Rocky Mountain National Park - Elk herd

The drive from Estes Park to Grand Lake through the Rocky Mountain National Park in late September is truly spectacular. No photos or words could do justice to the beauty and serenity the park offers. We didn’t know this going in, but fall is a magical time at the park not only with the changing of the colors but also the mating of elks. The experience of watching a bull elk assemble his harem as he marches through the meadow with his head high stopping occasionally to bugle is unforgettable and offers a true connection to the wild. The bugling is his way of attracting cows to join his harem and to intimidate rival bulls by communicating his size and strength. It was truly magical to experience this and something we will never forget.

Rocky Mountain National Park - Sign 2

We started our drive on 34 towards Estes Park and stop briefly to take in the reflections of the changing leaves around Estes lake. From there we took 36 to the Beaver Meadows entrance into Rocky Mountain National Park. The park entrance sign is on the right before entering the gate and there is a picture post to rest cameras on for timed photos.

Estes Lake

Rocky Mountain National Park - Sign

The park ranger told us to allow 90 minutes to get to Grand Lake for a three hour round trip drive. Our drive ended up taking six hours with many breathtaking stops along the way and we still felt a bit rushed. Plan to spend the entire day at the park to enjoy the sights and wildlife.

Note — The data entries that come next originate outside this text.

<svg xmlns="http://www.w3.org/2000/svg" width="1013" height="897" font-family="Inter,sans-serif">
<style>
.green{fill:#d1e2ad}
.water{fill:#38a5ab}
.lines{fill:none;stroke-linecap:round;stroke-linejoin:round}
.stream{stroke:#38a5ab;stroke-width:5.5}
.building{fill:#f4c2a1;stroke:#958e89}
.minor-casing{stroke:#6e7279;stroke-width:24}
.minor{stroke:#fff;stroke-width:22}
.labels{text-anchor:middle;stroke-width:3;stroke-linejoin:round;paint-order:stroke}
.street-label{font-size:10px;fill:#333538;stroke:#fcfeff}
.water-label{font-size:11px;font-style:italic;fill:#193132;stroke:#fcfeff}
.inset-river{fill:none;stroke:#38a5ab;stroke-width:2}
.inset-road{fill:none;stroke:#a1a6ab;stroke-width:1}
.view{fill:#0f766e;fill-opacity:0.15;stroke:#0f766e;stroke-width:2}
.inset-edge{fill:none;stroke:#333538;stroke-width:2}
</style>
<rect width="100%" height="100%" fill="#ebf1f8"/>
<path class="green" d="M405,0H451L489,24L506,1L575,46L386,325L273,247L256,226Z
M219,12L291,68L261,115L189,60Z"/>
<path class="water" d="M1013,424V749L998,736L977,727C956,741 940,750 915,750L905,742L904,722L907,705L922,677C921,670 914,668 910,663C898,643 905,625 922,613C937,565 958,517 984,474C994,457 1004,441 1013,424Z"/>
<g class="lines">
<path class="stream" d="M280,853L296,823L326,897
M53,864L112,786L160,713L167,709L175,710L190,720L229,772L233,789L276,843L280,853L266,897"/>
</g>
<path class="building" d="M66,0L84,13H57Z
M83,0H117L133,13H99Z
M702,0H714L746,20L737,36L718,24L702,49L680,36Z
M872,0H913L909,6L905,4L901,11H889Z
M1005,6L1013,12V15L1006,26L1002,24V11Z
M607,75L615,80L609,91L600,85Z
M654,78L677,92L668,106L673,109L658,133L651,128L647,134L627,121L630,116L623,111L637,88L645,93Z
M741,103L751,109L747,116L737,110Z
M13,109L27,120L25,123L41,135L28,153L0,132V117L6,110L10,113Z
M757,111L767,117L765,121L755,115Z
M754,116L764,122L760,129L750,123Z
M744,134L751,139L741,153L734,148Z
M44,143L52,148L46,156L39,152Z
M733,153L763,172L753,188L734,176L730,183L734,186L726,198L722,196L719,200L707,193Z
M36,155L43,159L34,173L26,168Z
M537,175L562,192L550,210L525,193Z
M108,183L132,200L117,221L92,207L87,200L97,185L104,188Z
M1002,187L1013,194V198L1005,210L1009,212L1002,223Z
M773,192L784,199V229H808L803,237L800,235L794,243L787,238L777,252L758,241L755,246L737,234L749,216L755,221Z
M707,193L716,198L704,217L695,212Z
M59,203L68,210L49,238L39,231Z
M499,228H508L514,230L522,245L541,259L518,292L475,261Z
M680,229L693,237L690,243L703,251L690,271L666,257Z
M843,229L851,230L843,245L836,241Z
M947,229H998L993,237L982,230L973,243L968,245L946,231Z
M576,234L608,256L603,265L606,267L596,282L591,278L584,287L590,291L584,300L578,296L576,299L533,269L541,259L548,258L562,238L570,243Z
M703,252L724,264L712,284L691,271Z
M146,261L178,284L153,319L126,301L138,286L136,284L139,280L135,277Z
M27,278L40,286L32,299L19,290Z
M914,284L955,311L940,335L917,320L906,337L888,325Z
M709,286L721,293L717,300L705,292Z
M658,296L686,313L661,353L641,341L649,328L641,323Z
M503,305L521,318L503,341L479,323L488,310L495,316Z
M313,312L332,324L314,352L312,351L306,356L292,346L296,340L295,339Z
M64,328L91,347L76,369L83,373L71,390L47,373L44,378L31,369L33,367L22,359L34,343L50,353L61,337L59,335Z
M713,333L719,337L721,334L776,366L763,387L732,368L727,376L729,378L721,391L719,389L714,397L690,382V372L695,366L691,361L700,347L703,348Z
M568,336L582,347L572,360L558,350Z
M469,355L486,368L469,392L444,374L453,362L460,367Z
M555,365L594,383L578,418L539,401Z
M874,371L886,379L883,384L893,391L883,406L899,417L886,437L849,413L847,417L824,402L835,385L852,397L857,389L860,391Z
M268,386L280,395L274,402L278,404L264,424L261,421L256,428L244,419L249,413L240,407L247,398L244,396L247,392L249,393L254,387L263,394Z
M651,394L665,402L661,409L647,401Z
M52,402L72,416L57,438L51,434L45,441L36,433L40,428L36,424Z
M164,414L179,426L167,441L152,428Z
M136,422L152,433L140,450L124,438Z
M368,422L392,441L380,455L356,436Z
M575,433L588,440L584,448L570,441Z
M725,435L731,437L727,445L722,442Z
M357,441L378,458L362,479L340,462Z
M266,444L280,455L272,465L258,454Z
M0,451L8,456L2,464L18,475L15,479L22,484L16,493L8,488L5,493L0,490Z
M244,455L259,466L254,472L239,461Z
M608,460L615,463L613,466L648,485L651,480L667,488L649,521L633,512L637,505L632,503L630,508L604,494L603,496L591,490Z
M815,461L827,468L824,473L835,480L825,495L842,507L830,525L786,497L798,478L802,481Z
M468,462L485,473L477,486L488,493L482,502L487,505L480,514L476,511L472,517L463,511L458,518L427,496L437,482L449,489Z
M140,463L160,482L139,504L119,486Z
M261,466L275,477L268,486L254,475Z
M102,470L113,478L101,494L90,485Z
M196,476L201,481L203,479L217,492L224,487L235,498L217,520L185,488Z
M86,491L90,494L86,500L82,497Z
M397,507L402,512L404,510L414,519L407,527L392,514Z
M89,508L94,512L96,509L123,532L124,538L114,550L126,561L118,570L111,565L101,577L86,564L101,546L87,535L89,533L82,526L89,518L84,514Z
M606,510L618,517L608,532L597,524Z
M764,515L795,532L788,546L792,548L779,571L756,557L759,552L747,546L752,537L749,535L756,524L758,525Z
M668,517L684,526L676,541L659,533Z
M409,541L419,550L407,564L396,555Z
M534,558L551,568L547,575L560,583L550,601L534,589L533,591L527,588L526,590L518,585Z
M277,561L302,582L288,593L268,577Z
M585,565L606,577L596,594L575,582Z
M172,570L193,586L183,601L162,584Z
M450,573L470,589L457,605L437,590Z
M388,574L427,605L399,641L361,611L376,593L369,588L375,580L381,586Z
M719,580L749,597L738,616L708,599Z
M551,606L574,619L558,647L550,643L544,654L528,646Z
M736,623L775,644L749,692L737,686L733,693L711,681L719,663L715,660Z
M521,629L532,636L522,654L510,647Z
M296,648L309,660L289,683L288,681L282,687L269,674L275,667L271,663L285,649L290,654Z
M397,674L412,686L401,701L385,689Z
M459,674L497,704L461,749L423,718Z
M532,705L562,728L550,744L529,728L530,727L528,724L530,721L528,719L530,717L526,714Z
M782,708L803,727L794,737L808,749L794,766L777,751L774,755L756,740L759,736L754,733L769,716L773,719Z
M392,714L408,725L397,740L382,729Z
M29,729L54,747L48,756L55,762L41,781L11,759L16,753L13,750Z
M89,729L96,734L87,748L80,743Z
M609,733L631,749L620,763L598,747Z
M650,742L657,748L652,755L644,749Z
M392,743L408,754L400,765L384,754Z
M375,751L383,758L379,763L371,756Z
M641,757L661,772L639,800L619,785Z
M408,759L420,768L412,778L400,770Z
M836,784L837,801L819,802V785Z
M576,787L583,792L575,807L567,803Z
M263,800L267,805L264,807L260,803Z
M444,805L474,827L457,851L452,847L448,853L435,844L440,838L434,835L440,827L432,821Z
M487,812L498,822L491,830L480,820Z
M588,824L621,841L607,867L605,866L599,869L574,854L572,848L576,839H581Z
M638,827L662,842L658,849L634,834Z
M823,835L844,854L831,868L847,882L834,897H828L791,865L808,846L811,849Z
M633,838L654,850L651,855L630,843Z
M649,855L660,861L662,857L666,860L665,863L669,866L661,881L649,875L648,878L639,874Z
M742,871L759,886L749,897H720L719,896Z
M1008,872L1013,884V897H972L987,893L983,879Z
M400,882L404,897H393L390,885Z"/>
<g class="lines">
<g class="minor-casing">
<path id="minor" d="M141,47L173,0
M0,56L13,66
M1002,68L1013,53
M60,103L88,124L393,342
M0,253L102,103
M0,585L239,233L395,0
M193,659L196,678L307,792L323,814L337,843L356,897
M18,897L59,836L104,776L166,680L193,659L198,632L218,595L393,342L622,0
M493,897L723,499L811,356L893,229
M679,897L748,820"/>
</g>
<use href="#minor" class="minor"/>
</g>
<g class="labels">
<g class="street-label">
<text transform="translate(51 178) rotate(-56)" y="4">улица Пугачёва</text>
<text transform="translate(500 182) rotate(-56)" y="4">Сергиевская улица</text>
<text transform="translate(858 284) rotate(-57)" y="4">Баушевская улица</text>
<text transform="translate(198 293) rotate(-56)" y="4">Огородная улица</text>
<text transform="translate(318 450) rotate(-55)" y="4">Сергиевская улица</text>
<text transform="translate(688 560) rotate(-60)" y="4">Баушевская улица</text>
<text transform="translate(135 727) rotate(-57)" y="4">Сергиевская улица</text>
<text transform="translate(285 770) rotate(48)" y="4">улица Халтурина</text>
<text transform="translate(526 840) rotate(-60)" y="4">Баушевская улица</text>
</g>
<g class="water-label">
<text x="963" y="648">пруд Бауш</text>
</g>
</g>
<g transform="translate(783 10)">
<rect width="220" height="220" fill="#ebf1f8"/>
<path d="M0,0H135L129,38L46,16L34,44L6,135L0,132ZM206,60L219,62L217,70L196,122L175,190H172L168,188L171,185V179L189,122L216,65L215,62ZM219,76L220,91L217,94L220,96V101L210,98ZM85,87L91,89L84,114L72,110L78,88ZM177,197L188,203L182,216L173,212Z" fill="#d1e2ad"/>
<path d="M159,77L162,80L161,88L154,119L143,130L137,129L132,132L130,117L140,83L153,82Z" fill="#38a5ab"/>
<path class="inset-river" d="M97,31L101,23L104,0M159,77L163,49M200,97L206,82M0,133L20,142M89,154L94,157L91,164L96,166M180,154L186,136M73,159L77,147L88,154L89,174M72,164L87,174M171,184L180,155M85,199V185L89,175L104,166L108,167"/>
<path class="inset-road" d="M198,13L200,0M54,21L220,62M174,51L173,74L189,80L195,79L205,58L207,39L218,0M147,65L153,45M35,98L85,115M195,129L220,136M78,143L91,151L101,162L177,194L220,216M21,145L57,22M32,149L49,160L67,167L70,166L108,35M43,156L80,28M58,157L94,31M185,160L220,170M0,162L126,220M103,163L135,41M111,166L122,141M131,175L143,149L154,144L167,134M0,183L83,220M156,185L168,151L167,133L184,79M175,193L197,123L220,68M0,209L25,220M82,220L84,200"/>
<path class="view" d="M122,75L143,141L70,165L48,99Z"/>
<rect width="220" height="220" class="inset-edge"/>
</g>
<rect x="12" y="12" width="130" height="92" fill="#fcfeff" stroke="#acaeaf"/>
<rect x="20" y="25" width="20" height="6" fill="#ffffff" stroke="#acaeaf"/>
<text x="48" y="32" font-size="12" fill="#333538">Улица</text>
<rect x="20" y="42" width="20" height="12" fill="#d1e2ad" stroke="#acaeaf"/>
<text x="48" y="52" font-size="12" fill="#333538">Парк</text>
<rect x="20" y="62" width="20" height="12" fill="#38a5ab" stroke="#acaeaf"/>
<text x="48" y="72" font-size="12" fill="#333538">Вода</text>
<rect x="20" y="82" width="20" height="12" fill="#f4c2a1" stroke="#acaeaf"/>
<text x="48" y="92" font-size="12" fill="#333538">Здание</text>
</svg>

Five minutes into our drive we spotted elks not too far from the road and stopped at a pull out to watch them. Little did we know this was just a glimpse into what we were going to see later in the day. We stopped at Rainbow Curve to take a break, enjoy the view and our lunch on our jammock. The sun came out briefly which was welcomed since it was rainy and cloudy most of the day.

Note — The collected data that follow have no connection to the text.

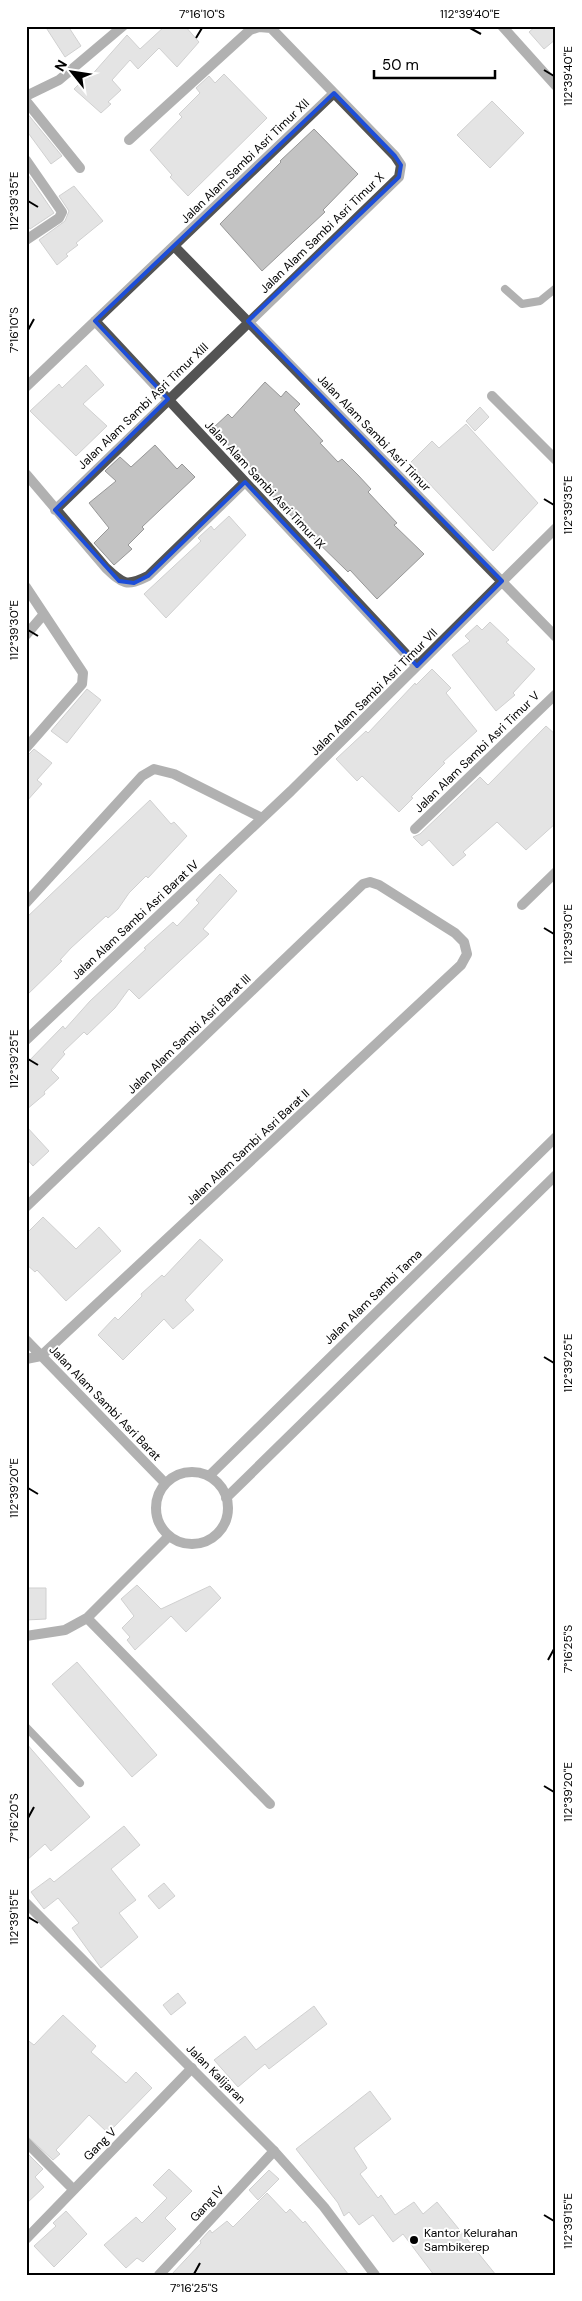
<svg xmlns="http://www.w3.org/2000/svg" width="582" height="2301" font-family="'DM Sans',sans-serif">
<style>
.building{fill:#c3c3c3;stroke:#979797}
.lines{fill:none;stroke-linecap:round;stroke-linejoin:round}
.service{stroke:#535353;stroke-width:8}
.minor{stroke:#535353;stroke-width:10}
.tertiary{stroke:#535353;stroke-width:10}
.marked{fill:none;stroke:#1d4ed8;stroke-width:4;stroke-linejoin:round}
.ticks{fill:none;stroke:#000;stroke-width:2}
.poi-dot{fill:#000;stroke:#fff;stroke-width:2}
.labels{text-anchor:middle;stroke-width:4;stroke-linejoin:round;paint-order:stroke}
.street-label{font-size:12px;fill:#000;stroke:#fff}
.poi-label{font-size:12px;fill:#000;stroke:#fff;text-anchor:start}
.neatline{fill:none;stroke:#000;stroke-width:2}
.ticks-label{font-size:12px;text-anchor:middle;fill:#000}
</style>
<rect width="100%" height="100%" fill="#fff"/>
<path class="building" d="M 45,26 L 68,26 L 81,46 L 65,57 Z
M 165,26 L 185,26 L 199,42 L 177,67 L 159,48 L 138,69 L 130,60 L 112,80 L 121,90 L 108,102 L 111,104 L 101,113 L 74,89 L 87,76 L 89,78 L 127,35 L 140,49 Z
M 536,26 L 556,26 L 556,39 L 544,49 L 529,32 Z
M 224,74 L 267,118 L 188,196 L 170,177 L 172,175 L 150,150 L 182,117 L 179,114 L 200,93 L 196,88 L 209,76 L 215,83 Z
M 492,101 L 524,133 L 490,168 L 457,135 Z
M 26,112 L 62,156 L 51,164 L 26,130 Z
M 314,129 L 358,174 L 323,210 L 325,212 L 262,271 L 220,224 L 281,162 L 280,161 Z
M 26,172 L 54,213 L 30,229 L 26,223 Z
M 74,186 L 103,221 L 76,243 L 78,245 L 66,254 L 68,256 L 57,265 L 39,240 L 65,221 L 69,211 L 59,196 Z
M 86,365 L 104,385 L 83,404 L 107,426 L 76,456 L 30,411 L 59,384 L 62,388 Z
M 265,382 L 281,397 L 286,391 L 300,404 L 294,410 L 323,441 L 320,443 L 338,462 L 342,459 L 358,475 L 371,489 L 368,492 L 397,523 L 394,525 L 424,554 L 377,599 L 350,570 L 348,572 L 302,527 L 272,496 L 275,493 L 259,475 L 212,429 L 228,414 L 232,418 Z
M 480,407 L 489,417 L 475,431 L 466,421 Z
M 466,424 L 538,503 L 493,551 L 423,477 L 421,479 L 408,465 L 432,441 L 439,448 Z
M 155,445 L 177,469 L 182,464 L 195,477 L 142,527 L 144,529 L 128,545 L 132,549 L 114,565 L 94,543 L 109,528 L 89,503 L 116,481 L 105,471 L 120,457 L 131,467 Z
M 229,516 L 246,535 L 166,618 L 144,594 L 201,541 L 198,538 L 211,526 L 214,530 Z
M 490,622 L 509,640 L 506,642 L 535,669 L 513,693 L 515,695 L 496,711 L 452,655 L 470,641 L 465,636 L 477,625 L 482,630 Z
M 432,669 L 451,688 L 446,693 L 477,731 L 443,762 L 445,763 L 411,797 L 413,798 L 399,812 L 362,776 L 357,781 L 336,759 L 366,731 L 368,733 L 415,683 L 416,685 Z
M 87,689 L 101,700 L 67,743 L 51,731 Z
M 546,726 L 556,735 L 556,823 L 526,850 L 497,822 L 463,852 L 466,855 L 453,866 L 429,840 L 422,846 L 413,837 L 420,834 L 480,777 L 488,785 Z
M 34,749 L 52,763 L 37,780 L 42,784 L 26,802 L 26,757 Z
M 150,800 L 171,824 L 174,822 L 187,836 L 148,878 L 146,876 L 129,893 L 118,909 L 108,918 L 106,916 L 71,948 L 60,960 L 62,961 L 26,996 L 26,918 Z
M 220,874 L 237,891 L 203,929 L 209,934 L 139,999 L 129,989 L 115,1008 L 87,1035 L 84,1032 L 63,1052 L 65,1054 L 51,1070 L 59,1078 L 44,1092 L 45,1094 L 26,1110 L 26,1064 L 63,1026 L 65,1029 L 90,1001 L 146,949 L 144,948 L 173,922 L 177,926 L 199,903 L 196,900 Z
M 26,1126 L 49,1151 L 33,1166 L 26,1158 Z
M 43,1217 L 76,1249 L 99,1227 L 121,1251 L 66,1301 L 37,1270 L 35,1272 L 26,1264 L 26,1234 Z
M 200,1239 L 223,1260 L 185,1300 L 194,1310 L 173,1329 L 164,1319 L 123,1360 L 98,1335 L 115,1317 L 118,1320 L 142,1296 L 141,1294 L 162,1275 L 164,1277 Z
M 137,1585 L 161,1609 L 210,1586 L 221,1598 L 186,1632 L 171,1616 L 135,1650 L 127,1640 L 130,1637 L 122,1628 L 134,1616 L 121,1599 Z
M 26,1588 L 46,1588 L 46,1619 L 26,1620 Z
M 77,1662 L 157,1755 L 132,1777 L 52,1684 Z
M 26,1743 L 90,1817 L 51,1851 L 45,1844 L 26,1861 Z
M 124,1826 L 140,1845 L 111,1869 L 136,1900 L 119,1913 L 138,1937 L 101,1968 L 72,1928 L 79,1923 L 58,1898 L 44,1909 L 31,1892 L 50,1878 L 54,1882 Z
M 164,1883 L 175,1896 L 159,1909 L 148,1896 Z
M 178,1993 L 186,2003 L 171,2015 L 163,2005 Z
M 314,2006 L 327,2024 L 269,2069 L 265,2064 L 238,2087 L 214,2060 L 245,2036 L 256,2050 Z
M 63,2015 L 96,2046 L 91,2052 L 126,2083 L 136,2072 L 152,2088 L 108,2133 L 89,2115 L 56,2150 L 60,2154 L 53,2160 L 26,2135 L 26,2039 L 34,2045 Z
M 370,2091 L 391,2119 L 354,2148 L 367,2168 L 360,2174 L 378,2198 L 381,2195 L 395,2215 L 414,2202 L 423,2214 L 437,2202 L 496,2275 L 434,2275 L 403,2234 L 393,2242 L 373,2215 L 359,2225 L 349,2212 L 344,2216 L 338,2203 L 296,2149 Z
M 26,2152 L 43,2169 L 35,2177 L 44,2187 L 26,2204 Z
M 169,2169 L 192,2191 L 165,2218 L 176,2229 L 143,2262 L 137,2258 L 126,2268 L 104,2245 L 136,2217 L 142,2223 L 167,2198 L 153,2185 Z
M 269,2170 L 279,2179 L 258,2200 L 249,2190 Z
M 267,2193 L 286,2213 L 290,2209 L 303,2223 L 305,2221 L 349,2275 L 171,2275 L 201,2243 L 200,2241 L 210,2230 L 212,2233 L 227,2221 L 233,2227 Z
M 66,2211 L 87,2234 L 54,2267 L 34,2246 L 56,2226 L 53,2223 Z"/>
<g class="lines">
<path class="service" d="M 505,289 L 522,304 L 540,301 L 556,288
M 26,1727 L 80,1783"/>
<path class="minor" d="M 26,96 L 59,80 L 123,26
M 26,101 L 80,168
M 26,160 L 62,212 L 59,218 L 26,240
M 174,246 L 556,637
M 95,321 L 417,666
M 26,387 L 334,93
M 492,396 L 556,460
M 26,474 L 106,568 C 123,584 126,587 148,576 L 245,482
M 55,510 L 399,177 L 401,165 L 395,156 L 271,28 L 259,27 L 250,30 L 129,140
M 26,587 L 83,673 L 82,684 L 26,748
M 26,635 L 44,614
M 415,829 L 556,694
M 26,903 L 142,776 L 154,769 L 174,774 L 262,818
M 522,905 L 556,872
M 26,1040 L 291,791 L 556,528
M 26,1207 L 363,884 L 370,882 L 379,885 L 455,933 L 464,942 L 467,954 L 461,965 L 41,1356 L 26,1359
M 26,1340 L 165,1483
M156 1508a36 36 0 1 1 72 0a36 36 0 1 1-72 0Z
M 209,1476 L 556,1137
M 226,1498 L 556,1175
M 87,1618 L 270,1804
M 26,1636 L 65,1630 L 87,1618 L 169,1536
M 26,2142 L 73,2189
M 26,2239 L 192,2068
M 159,2275 L 274,2151"/>
<path class="tertiary" d="M 502,26 L 556,86
M 26,1903 L 274,2151 L 324,2207 L 375,2275"/>
</g>
<path d="M0 0H582V2301H0ZM 334,93 L 395,156 L 401,165 L 399,177 L 248,321 L 502,581 L 417,666 L 245,482 L 148,576 L 134,583 L 119,581 L 55,510 L 168,399 L 95,321 Z" fill="#fff" fill-opacity=".55" fill-rule="evenodd"/>
<path class="marked" d="M 334,93 L 395,156 L 401,165 L 399,177 L 248,321 L 502,581 L 417,666 L 245,482 L 148,576 L 134,583 L 119,581 L 55,510 L 168,399 L 95,321 Z"/>
<path class="ticks" d="M 470,28 L 481,34M 196,38 L 202,28M 544,70 L 554,76M 28,201 L 38,207M 28,330 L 34,319M 544,499 L 554,505M 28,630 L 38,636M 544,928 L 554,934M 28,1059 L 38,1065M 544,1357 L 554,1363M 28,1488 L 38,1494M 548,1660 L 554,1649M 544,1786 L 554,1792M 28,1818 L 34,1807M 28,1917 L 38,1923M 544,2215 L 554,2221M 194,2274 L 200,2263"/>
<circle class="poi-dot" cx="414" cy="2240" r="5"/>
<g class="labels">
<g class="street-label">
<text transform="translate(245 161) rotate(-44)" y="4">Jalan Alam Sambi Asri Timur XII</text>
<text transform="translate(322 233) rotate(-44)" y="4">Jalan Alam Sambi Asri Timur X</text>
<text transform="translate(143 406) rotate(-44)" y="4">Jalan Alam Sambi Asri Timur XIII</text>
<text transform="translate(374 433) rotate(46)" y="4">Jalan Alam Sambi Asri Timur</text>
<text transform="translate(265 485) rotate(47)" y="4">Jalan Alam Sambi Asri Timur IX</text>
<text transform="translate(374 692) rotate(-45)" y="4">Jalan Alam Sambi Asri Timur VII</text>
<text transform="translate(477 752) rotate(-44)" y="4">Jalan Alam Sambi Asri Timur V</text>
<text transform="translate(135 920) rotate(-43)" y="4">Jalan Alam Sambi Asri Barat IV</text>
<text transform="translate(189 1034) rotate(-44)" y="4">Jalan Alam Sambi Asri Barat III</text>
<text transform="translate(248 1147) rotate(-43)" y="4">Jalan Alam Sambi Asri Barat II</text>
<text transform="translate(373 1297) rotate(-44)" y="4">Jalan Alam Sambi Tama</text>
<text transform="translate(105 1403) rotate(46)" y="4">Jalan Alam Sambi Asri Barat</text>
<text transform="translate(216 2074) rotate(45)" y="4">Jalan Kalijaran</text>
<text transform="translate(100 2144) rotate(-45)" y="4">Gang V</text>
<text transform="translate(207 2204) rotate(-47)" y="4">Gang IV</text>
</g>
<g class="poi-label">
<text x="424" y="2237">Kantor Kelurahan<tspan x="424" dy="14">Sambikerep</tspan></text>
</g>
</g>
<rect width="582" height="2301" fill="none" stroke="#ffffff" stroke-width="55"/>
<g transform="translate(72 72) rotate(300)" stroke="#ffffff" stroke-width="4" paint-order="stroke">
<path d="M0-4L9 19L0 12L-9 19Z" fill="#000000"/>
<text y="-8" font-size="14" font-weight="bold" text-anchor="middle" fill="#000000">N</text>
</g>
<path d="M374 70v8h121v-8" fill="none" stroke="#000000" stroke-width="2.5"/>
<text x="382" y="70" font-size="15" fill="#000000" stroke="#ffffff" stroke-width="4" paint-order="stroke">50 m</text>
<rect x="28" y="28" width="526" height="2246" class="neatline"/>
<g class="ticks-label">
<text x="202" y="18">7°16'10"S</text>
<text x="470" y="18">112°39'40"E</text>
<text transform="translate(568 76) rotate(-90)" y="4">112°39'40"E</text>
<text transform="translate(14 201) rotate(-90)" y="4">112°39'35"E</text>
<text transform="translate(14 330) rotate(-90)" y="4">7°16'10"S</text>
<text transform="translate(568 505) rotate(-90)" y="4">112°39'35"E</text>
<text transform="translate(14 630) rotate(-90)" y="4">112°39'30"E</text>
<text transform="translate(568 934) rotate(-90)" y="4">112°39'30"E</text>
<text transform="translate(14 1059) rotate(-90)" y="4">112°39'25"E</text>
<text transform="translate(568 1363) rotate(-90)" y="4">112°39'25"E</text>
<text transform="translate(14 1488) rotate(-90)" y="4">112°39'20"E</text>
<text transform="translate(568 1649) rotate(-90)" y="4">7°16'25"S</text>
<text transform="translate(568 1792) rotate(-90)" y="4">112°39'20"E</text>
<text transform="translate(14 1818) rotate(-90)" y="4">7°16'20"S</text>
<text transform="translate(14 1917) rotate(-90)" y="4">112°39'15"E</text>
<text transform="translate(568 2221) rotate(-90)" y="4">112°39'15"E</text>
<text x="194" y="2292">7°16'25"S</text>
</g>
</svg>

Rocky Mountain National Park - Jammock

There were ground squirrels running along the ledge where people were standing. Leo even tried to eat one running close by.

As we made our way towards Grand Lake we stopped at Timber Creek campground to check it out for possible tent and RV camping in the future. The fee is 20 per night and the RV limit is 30 feet. We saw a few sites that could accommodate our RV although we would enter on Grand Lake entrance station because the drive from 36 through the park would be difficult in our RV.

Rocky Mountain National Park - Campground

Three hours later we made it to Grand Lake just outside the park and walked around the town with Leo. It’s a very quaint town with many shops and restaurants on the main road. Since it was a week day in October, most places were closed. We did find a cute coffee shop to grab a drink for the ride back through the park. The town has many grassy parks and is very dog friendly. We would love to come back in the summer to check it out and go out on the lake.

Rocky Mountain National Park - Grand Lake

As we made our way out of the park around 5 p.m. the elks were everywhere. The roads were getting congested with people stopping in the middle of the road to watch them. This was the time we saw the harems and the bulls bugling.

It was a magical way to end our day at the park. More surprisingly, after we left the park and stopped by the visitor center, the parking lot was over run with elks. It was more than we could have expected and a memorable experience we will never forget. Rocky Mountain National Park is one of our favorite parks in the U.S.